Ce n’est pas une nouveauté. D’autres vaccins requièrent des rappels. C’est le cas entre autres du vaccin contre la grippe, des vaccins contre les infections invasives à Haemophilus influenzae b, mais aussi des vaccins contre la diphtérie, le tétanos, la poliomyélite, l’hépatite B, les infections invasives à pneumocoque, la rougeole, les oreillons… Le Covid nécessite des rappels, jusqu’à ce que les scientifiques trouvent la bonne combinaison thérapeutique entre vaccination et traitement médicamenteux. Nous leur faisons confiance pour cela.

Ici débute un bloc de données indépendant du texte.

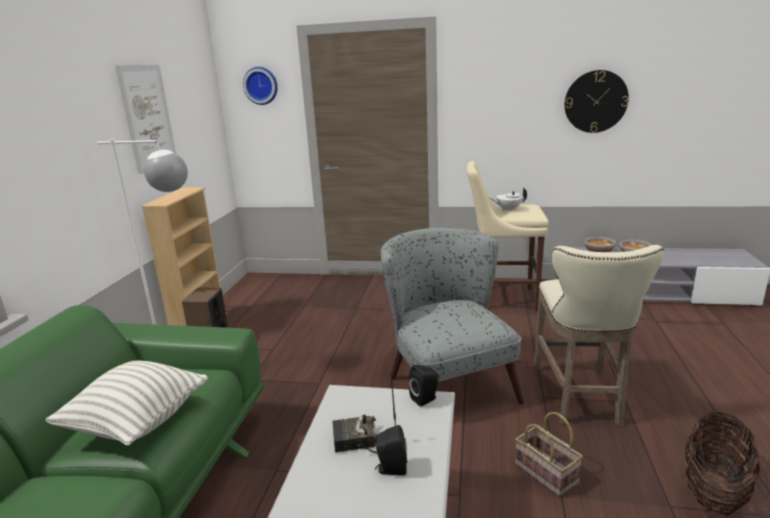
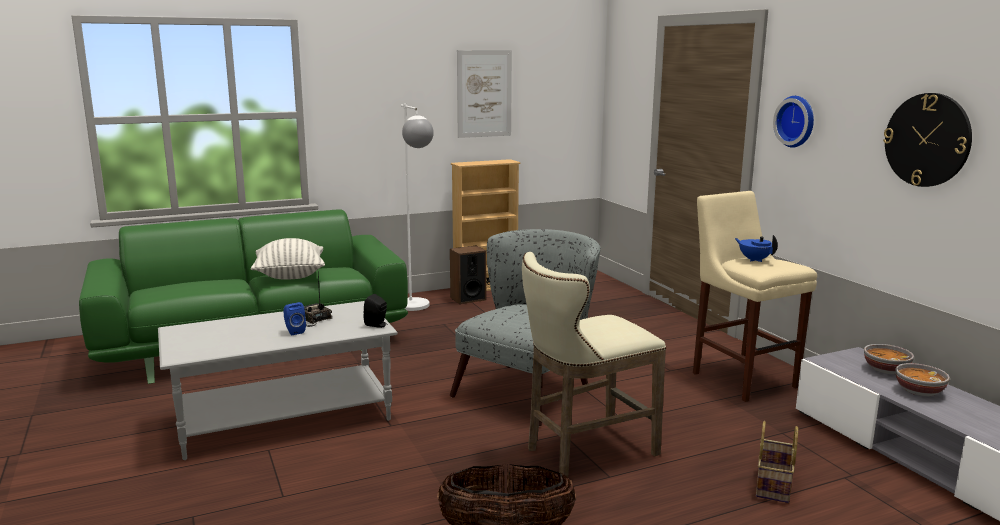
camera: 55 degrees right, 5 degrees down
(261, 85) = (628, 76): wall clock -> wall clock (797, 121)
(391, 469) = (294, 331): black speaker -> blue speaker
(508, 209) = (754, 260): white teapot -> blue teapot
(548, 474) = (449, 454): basket -> basket (774, 486)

Des consultations ont été entreprises par le Président du conseil exécutif de la CTM, des négociations ont également commencé entre l’Intersyndicale et le préfet ; le ministre des Outre-mer a rencontré tous les interlocuteurs et je m’en félicite, mais, à la table des négociations, il manquera toujours un acteur majeur de la crise actuelle, le véritable ennemi : le virus.

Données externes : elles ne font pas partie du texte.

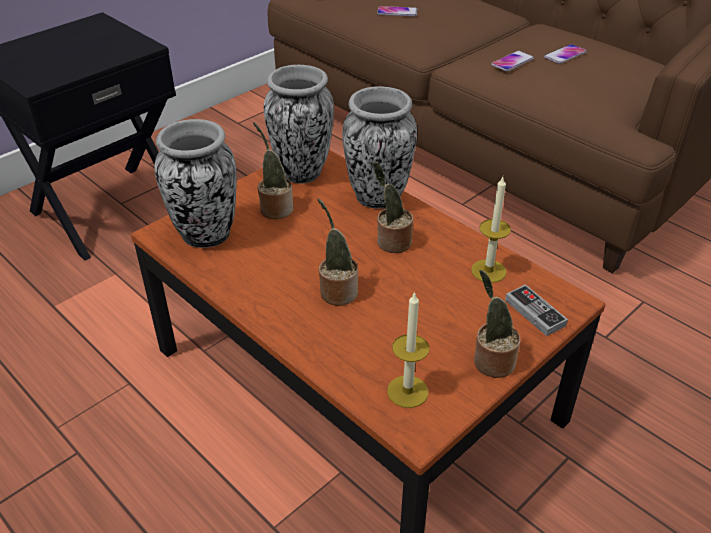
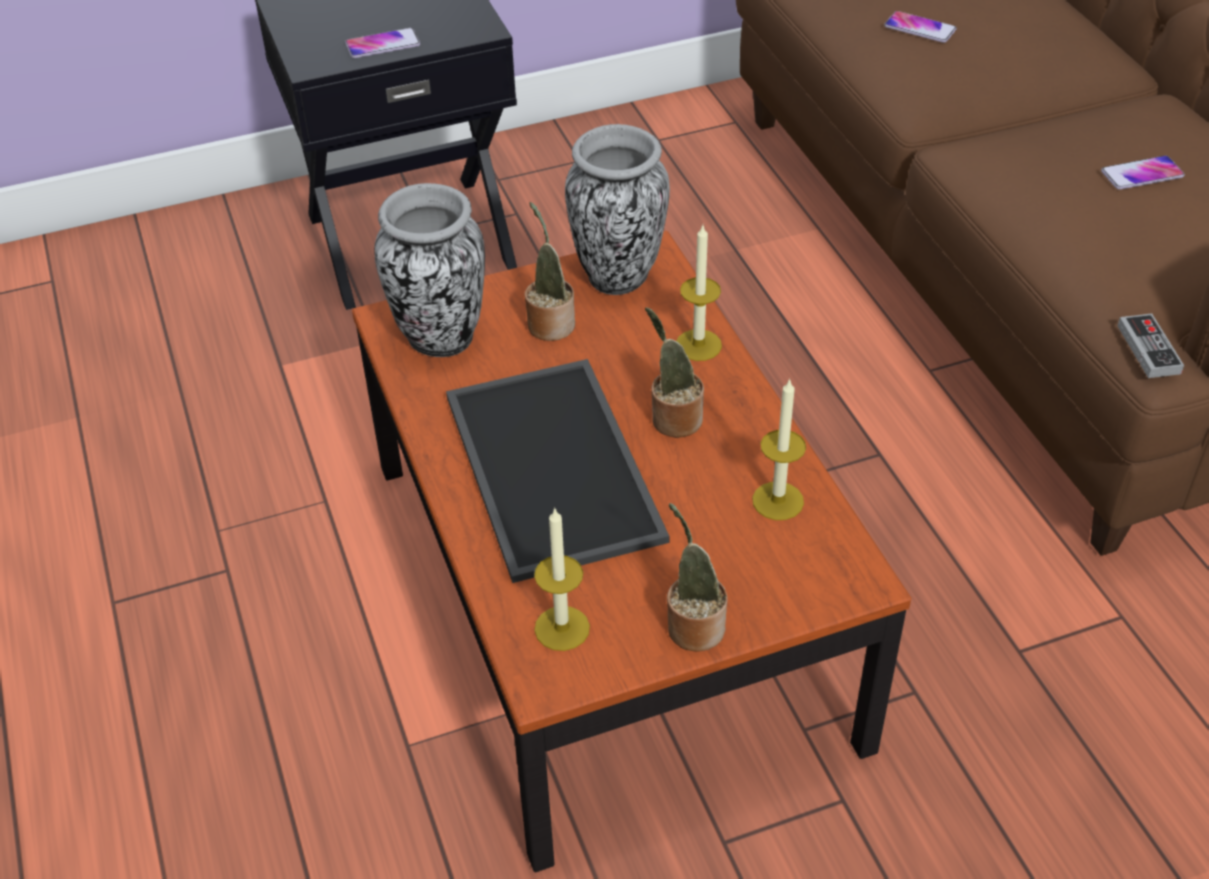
camera: 25 degrees right, 5 degrees up
(337, 291) = (557, 467): potted plant -> tray
(378, 197) = (698, 345): vase -> candle
(512, 62) = (1042, 167): phone -> phone (383, 44)
(535, 312) = (799, 580): game controller -> game controller (1148, 349)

Il sera toujours temps de continuer à discuter pour trouver les réponses aux maux profonds de notre sociét, vie chère, précarité, chômage des jeunes, mal logement, addictions, violences envers les femmes, insécurité, circulation des armes… selon la méthode qui aura été retenue : ateliers thématiques, avec calendrier de revoyure, engagement de l’État, de la CTM, des maires, des élus, ou toute autre forme qui conviendrait à l’ensemble des parties. Mais l’urgence demeure : arrêter le virus. Le nouveau variant du Covid 19, B.1.1.5.2.9, autrement appelé Omicron, est dans le collimateur de toutes les instances de santé. Il a été repéré en Afrique australe et a déjà fait son apparition à la Réunion et sur le territoire européen. (…) Nous devons protéger nos familles, nous devons entendre les personnels hospitaliers qui ont été mis à rude épreuve depuis près de deux ans et au plus fort de la 4e vague en Martinique, les protéger, protéger l’hôpital. Nous devons aussi penser aux jeunes générations qui souhaiteraient reprendre une vie normale. C’est pourquoi, le virus doit rester notre ennemi public n°1 et nourrir notre solidarité plutôt que nos divisions.